As a young person, although I feel uncomfortable, I am an elder after all, and I am embarrassed to express my dissatisfaction and thoughts bluntly, so in the end, I can only choose to be silent and refuse to communicate.

The post-00s generation has become the main force of "breaking relatives": the reason behind not visiting relatives and not coming and going during the New Year is very realistic

(2) There is a tendency to compare relatives

There is a question on the Internet: Why did I feel that my relatives came and went frequently when I was a child, and everyone helped each other, which was very warm, but now why is it becoming more and more divided?

There is a highly praised answer at the bottom: Everyone used to be almost poor, but now everyone is rich.

I think so.

In the past, there was not much difference in everyone's living conditions, so it was often one party in trouble, and relatives supported each other, so they would establish a very deep relationship with each other.

However, with the development of the times, some people may become wealthy through various channels, while others will also stagnate due to various family situations.

As a result, there is a difference between the two sides in terms of wealth and social status.

And this difference slowly evolves, it will become inferiority, jealousy, comparison, etc., and from the perspective of psychological research, the more familiar people are, the more likely to produce these contrasts.

In this way, what should be a family feast of reunion and beauty will give rise to many expressions and details that make everyone feel disgusted.

For example, relatives with status can often sit on the upper seat and be respected and admired by other relatives and friends, while relatives with poor status often have no right to speak and will even be ignored.

For another example, children with good academic performance are often used as models and role models, while those who study poorly can only be forced to accept criticism and complaints after comparison.

So over time, this kind of floating and looming "comparison heart" has diluted the young generation's beautiful expectations for family affection, and they don't want to play on the scene anymore and become dispensable.

The post-00s generation has become the main force of "breaking relatives": the reason behind not visiting relatives and not coming and going during the New Year is very realistic

(3) Change of concept of life

In the past, because everyone lived a relatively poor life, they paid great attention to the family concept, as long as a family united, helped each other, and advanced and retreated together, there was no flame mountain that could not be passed.

But now, with the development of the times and the progress of thought, everyone's concept of life has also undergone earth-shaking changes, the previous concept of big family has been weakened, the importance of relatives has gradually weakened, and the concept of small family life has risen rapidly.

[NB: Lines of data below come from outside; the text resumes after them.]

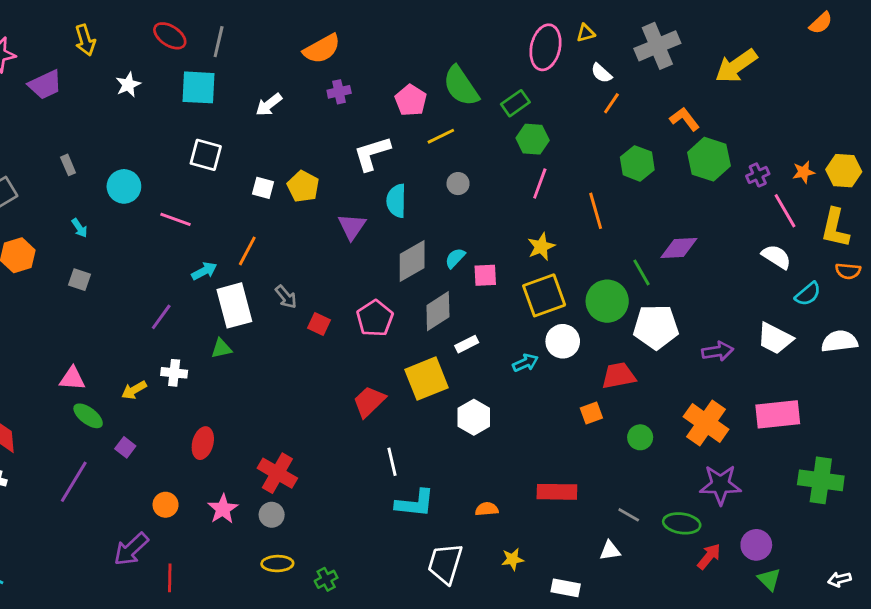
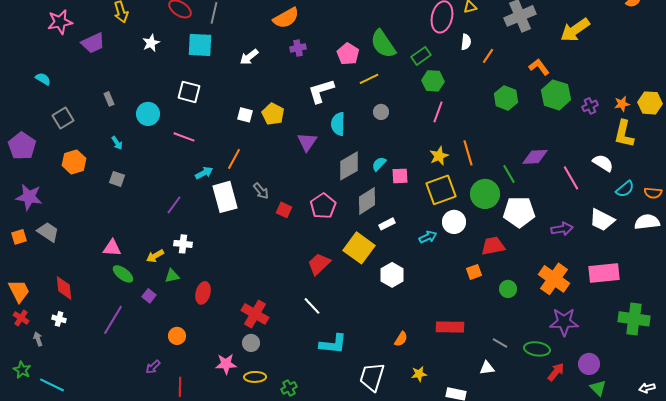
white semicircle: (601, 73) -> (466, 42), moved, turned -126
white square: (206, 155) -> (189, 92), moved
orange line: (596, 211) -> (468, 153), moved
pink line: (785, 211) -> (571, 178), moved
yellow L-shape: (835, 228) -> (624, 134), moved
orange semicircle: (848, 271) -> (653, 193), moved
green triangle: (221, 348) -> (172, 276), moved
yellow square: (426, 379) -> (359, 248), turned -32
white line: (392, 462) -> (312, 306), moved, turned -30
cyan L-shape: (415, 503) -> (333, 344), moved
pink star: (223, 509) -> (226, 364), moved, turned 30
orange semicircle: (487, 509) -> (401, 339), turned 126
purple arrow: (131, 549) -> (153, 367), size x0.6

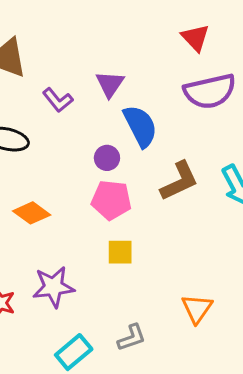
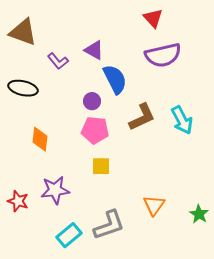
purple triangle: (110, 84) -> (94, 50), turned -35
orange diamond: (32, 213) -> (40, 139), turned 60
gray L-shape: (132, 338) -> (109, 225), size x1.6

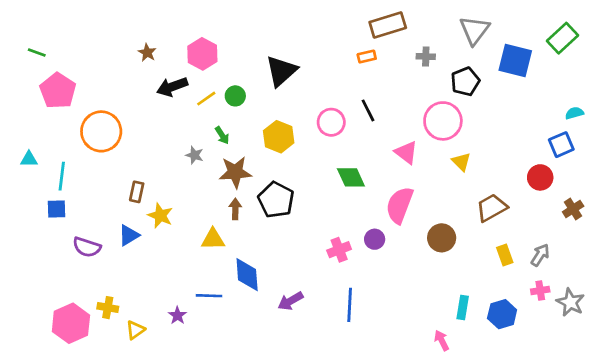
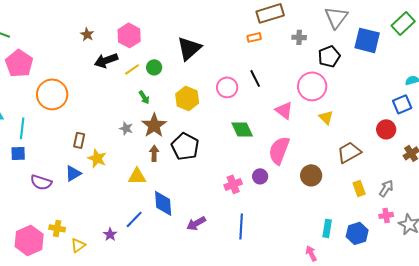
gray star: (195, 155) -> (126, 128), moved
brown star: (235, 172) -> (154, 125), turned -30
blue line: (209, 296) -> (134, 219), turned -48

In addition, with the popularization of compulsory education, many young people not only have good insight and cognitive ability, but also their own problem-solving ability has also improved a lot.

Therefore, under the impact of a series of reasons, the severance of relatives seems to have become an event that we must accept. And this is not to say that the younger generation has become indifferent and selfish, but a result of the development of the times.

The post-00s generation has become the main force of "breaking relatives": the reason behind not visiting relatives and not coming and going during the New Year is very realistic

In fact, for the younger generation of "severed relatives", they often have an extraordinary freedom and purity when looking at things, and these are exactly the qualities needed in this era.

After all, compared to those false and wronged family affections, as well as the sophistication of people who play on the spot, it is better to leave time and energy to the most important people around you.

Perhaps, this is the true meaning of life.

Finally, I would like to ask you: Do you think the phenomenon of the younger generation breaking off their relatives is a good thing or a bad thing?